# [The input]

┌──

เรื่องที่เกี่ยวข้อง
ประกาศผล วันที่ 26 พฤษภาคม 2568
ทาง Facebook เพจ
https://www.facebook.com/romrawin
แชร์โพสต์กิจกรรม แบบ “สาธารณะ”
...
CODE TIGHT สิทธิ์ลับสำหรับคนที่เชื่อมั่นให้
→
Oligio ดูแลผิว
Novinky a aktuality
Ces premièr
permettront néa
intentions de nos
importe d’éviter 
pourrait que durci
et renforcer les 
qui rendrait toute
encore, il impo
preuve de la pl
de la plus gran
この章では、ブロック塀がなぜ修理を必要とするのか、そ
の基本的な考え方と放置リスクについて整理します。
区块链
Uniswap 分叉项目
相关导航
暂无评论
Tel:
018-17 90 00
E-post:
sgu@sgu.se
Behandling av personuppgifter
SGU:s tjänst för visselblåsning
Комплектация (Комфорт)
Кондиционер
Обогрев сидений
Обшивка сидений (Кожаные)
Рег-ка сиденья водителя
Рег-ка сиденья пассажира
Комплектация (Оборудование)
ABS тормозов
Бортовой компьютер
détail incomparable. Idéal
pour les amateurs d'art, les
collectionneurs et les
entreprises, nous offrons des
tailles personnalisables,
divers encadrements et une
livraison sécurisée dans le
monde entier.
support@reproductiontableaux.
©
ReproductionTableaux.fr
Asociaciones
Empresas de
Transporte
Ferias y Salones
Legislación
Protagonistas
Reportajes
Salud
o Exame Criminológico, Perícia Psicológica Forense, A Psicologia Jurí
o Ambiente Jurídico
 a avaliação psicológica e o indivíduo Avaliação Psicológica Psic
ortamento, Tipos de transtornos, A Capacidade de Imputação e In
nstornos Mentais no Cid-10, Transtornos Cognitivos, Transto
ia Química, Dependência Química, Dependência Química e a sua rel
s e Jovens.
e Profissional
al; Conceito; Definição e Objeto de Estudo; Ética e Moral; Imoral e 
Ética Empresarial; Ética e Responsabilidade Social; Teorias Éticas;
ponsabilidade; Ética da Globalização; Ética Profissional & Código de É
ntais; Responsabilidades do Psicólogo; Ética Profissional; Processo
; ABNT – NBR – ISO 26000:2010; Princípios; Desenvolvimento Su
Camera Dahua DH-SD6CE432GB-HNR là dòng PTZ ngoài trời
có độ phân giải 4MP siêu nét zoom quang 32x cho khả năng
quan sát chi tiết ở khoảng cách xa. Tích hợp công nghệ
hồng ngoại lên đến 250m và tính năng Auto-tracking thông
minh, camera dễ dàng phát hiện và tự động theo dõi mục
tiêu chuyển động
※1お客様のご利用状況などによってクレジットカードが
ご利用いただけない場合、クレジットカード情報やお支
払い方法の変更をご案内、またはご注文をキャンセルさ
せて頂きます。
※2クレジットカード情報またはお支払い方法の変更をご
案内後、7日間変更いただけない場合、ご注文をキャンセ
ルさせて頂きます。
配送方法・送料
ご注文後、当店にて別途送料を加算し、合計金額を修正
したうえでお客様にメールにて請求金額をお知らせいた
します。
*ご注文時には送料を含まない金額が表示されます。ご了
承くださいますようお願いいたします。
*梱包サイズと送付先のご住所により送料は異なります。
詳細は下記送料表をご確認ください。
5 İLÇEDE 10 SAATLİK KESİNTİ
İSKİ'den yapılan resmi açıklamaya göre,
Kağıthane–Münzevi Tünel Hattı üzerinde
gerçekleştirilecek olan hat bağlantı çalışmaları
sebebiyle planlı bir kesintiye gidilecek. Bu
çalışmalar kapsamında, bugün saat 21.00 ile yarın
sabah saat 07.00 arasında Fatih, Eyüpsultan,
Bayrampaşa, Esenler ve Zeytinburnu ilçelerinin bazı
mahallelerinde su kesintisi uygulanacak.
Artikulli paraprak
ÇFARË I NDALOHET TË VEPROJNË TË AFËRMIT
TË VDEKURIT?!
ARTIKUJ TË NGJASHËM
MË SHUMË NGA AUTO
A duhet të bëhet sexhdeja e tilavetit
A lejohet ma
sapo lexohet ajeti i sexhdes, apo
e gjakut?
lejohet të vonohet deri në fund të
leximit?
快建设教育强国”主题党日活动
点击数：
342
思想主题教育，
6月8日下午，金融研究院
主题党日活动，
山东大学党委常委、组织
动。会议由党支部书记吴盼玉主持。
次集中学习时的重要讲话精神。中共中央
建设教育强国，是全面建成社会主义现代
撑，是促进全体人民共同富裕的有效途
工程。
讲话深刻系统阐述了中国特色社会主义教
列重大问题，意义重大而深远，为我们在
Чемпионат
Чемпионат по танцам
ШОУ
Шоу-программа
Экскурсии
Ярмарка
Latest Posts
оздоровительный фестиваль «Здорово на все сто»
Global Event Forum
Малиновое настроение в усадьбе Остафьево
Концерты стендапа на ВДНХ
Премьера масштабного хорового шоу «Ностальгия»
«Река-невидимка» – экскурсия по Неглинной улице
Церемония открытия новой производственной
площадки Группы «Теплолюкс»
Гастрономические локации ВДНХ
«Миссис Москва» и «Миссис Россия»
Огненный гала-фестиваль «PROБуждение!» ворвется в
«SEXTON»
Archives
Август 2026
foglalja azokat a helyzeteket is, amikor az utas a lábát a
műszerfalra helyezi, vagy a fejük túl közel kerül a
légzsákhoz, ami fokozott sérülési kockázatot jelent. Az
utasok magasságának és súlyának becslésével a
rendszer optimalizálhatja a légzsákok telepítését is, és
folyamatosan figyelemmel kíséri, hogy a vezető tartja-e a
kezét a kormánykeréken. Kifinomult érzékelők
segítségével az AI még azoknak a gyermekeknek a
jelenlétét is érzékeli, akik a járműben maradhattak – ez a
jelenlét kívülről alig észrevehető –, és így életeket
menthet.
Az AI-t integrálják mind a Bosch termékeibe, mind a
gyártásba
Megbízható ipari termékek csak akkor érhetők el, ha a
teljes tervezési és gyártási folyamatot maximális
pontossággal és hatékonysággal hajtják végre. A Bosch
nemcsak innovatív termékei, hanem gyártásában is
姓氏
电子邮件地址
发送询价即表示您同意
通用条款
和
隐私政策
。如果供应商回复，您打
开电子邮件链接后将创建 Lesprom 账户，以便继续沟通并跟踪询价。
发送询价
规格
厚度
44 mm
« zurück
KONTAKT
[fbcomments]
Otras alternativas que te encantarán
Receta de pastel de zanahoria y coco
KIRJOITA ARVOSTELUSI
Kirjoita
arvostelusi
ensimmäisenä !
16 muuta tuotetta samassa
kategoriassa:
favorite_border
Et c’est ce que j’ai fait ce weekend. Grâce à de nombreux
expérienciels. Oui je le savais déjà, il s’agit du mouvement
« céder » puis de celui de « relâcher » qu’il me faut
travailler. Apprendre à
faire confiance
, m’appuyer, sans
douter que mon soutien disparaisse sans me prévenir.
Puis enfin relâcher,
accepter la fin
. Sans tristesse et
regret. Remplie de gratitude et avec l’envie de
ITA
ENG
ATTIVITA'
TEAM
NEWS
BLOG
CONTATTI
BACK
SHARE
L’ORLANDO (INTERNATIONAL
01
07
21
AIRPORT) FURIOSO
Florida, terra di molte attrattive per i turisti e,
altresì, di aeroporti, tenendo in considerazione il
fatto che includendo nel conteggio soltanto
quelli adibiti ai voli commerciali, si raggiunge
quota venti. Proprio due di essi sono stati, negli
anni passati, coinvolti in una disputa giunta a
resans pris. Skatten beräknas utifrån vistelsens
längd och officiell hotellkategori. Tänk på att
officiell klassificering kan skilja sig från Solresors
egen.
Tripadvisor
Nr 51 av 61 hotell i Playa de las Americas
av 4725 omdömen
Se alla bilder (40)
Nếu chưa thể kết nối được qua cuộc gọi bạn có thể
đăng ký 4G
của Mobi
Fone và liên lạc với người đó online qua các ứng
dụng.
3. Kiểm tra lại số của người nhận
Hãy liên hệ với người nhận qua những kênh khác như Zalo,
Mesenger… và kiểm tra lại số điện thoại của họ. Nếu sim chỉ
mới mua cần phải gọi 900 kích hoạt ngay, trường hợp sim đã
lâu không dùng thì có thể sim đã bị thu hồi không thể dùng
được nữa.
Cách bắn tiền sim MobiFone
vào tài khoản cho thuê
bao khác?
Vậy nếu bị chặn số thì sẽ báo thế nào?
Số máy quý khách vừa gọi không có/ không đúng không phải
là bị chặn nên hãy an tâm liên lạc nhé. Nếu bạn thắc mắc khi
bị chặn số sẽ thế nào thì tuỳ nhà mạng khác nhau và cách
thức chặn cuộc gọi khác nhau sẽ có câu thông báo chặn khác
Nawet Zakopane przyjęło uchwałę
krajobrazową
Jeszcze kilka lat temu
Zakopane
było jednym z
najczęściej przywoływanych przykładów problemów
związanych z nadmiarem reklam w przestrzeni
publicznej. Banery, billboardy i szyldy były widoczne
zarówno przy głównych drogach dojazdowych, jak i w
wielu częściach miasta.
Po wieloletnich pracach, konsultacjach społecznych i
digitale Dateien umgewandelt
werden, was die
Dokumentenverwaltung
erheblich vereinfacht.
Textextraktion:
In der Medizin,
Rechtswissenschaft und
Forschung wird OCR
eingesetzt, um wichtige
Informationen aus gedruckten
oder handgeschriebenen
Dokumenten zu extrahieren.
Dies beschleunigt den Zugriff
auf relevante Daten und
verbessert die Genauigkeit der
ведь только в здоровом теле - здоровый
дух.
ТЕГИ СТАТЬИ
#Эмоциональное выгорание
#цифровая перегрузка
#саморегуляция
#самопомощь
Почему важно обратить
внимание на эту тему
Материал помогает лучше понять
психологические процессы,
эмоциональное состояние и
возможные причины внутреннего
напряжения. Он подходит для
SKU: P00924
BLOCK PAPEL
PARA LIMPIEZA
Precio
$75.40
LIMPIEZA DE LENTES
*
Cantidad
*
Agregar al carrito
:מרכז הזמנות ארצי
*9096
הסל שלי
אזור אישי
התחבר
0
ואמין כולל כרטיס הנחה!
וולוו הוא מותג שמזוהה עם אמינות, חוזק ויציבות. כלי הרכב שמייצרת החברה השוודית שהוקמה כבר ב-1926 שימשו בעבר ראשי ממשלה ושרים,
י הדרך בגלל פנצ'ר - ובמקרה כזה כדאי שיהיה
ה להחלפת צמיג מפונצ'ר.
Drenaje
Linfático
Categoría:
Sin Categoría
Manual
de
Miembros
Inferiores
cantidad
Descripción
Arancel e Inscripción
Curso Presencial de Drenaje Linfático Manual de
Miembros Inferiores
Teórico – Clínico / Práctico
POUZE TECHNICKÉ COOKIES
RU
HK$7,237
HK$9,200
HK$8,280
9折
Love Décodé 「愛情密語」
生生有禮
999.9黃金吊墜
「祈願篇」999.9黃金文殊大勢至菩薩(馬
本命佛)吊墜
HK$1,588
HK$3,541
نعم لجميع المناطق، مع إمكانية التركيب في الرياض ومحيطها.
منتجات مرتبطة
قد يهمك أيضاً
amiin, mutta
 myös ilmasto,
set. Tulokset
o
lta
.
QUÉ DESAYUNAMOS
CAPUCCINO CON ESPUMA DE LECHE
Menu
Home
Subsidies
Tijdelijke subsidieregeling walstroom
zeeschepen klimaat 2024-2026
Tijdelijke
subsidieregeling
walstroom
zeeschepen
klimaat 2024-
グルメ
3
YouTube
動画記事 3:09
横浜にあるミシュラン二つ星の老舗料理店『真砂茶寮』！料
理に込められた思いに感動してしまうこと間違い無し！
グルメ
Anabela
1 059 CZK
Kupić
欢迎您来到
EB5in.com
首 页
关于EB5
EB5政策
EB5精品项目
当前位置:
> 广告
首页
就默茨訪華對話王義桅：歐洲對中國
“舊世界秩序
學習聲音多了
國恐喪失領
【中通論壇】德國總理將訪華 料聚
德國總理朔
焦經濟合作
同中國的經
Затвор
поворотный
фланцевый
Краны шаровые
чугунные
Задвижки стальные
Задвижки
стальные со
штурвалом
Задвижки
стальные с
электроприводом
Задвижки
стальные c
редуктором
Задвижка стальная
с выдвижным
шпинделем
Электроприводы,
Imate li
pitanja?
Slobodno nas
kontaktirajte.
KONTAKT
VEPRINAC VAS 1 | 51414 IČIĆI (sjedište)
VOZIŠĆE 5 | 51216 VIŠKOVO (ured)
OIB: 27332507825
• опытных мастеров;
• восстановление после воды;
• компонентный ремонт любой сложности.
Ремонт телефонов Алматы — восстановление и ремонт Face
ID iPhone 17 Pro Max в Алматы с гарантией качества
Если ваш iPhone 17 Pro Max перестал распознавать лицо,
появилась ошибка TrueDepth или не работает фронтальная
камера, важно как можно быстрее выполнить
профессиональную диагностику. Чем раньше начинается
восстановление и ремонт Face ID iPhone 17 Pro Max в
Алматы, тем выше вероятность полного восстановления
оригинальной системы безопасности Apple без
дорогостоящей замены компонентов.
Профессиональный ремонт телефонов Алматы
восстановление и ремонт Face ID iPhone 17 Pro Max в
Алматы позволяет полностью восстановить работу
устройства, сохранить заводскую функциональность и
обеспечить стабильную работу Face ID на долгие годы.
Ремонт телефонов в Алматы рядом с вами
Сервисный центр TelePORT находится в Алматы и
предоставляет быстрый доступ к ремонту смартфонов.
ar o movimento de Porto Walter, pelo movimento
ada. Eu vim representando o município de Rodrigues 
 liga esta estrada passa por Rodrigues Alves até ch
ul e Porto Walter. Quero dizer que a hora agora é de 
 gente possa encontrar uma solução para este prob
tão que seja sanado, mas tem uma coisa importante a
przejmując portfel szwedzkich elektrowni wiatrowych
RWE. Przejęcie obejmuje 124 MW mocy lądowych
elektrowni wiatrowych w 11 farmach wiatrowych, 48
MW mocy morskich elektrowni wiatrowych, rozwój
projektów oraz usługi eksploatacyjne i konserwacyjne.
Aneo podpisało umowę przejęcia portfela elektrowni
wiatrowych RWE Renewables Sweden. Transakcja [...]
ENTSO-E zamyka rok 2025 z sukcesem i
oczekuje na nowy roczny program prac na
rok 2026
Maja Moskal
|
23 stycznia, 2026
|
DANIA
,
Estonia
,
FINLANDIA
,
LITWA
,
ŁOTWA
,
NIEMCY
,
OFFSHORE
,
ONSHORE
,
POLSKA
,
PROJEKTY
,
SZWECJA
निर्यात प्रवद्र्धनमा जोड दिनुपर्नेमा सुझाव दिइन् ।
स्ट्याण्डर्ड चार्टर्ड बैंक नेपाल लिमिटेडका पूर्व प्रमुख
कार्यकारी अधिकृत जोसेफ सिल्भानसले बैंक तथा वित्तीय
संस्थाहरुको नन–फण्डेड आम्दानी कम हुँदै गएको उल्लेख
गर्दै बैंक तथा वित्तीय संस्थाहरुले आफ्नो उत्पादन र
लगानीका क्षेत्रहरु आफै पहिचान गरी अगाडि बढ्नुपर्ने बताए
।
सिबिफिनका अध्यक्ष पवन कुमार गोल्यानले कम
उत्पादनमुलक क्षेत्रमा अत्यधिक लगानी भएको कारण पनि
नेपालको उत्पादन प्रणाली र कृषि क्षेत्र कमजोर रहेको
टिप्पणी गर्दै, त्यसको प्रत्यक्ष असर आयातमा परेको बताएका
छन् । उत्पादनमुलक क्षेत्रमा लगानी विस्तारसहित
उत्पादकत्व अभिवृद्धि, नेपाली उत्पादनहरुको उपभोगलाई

└──

# [Work instruction]
Counting only lines that hold the word "работу", state how many the material contains, and add nothing.

# [Written solution]
2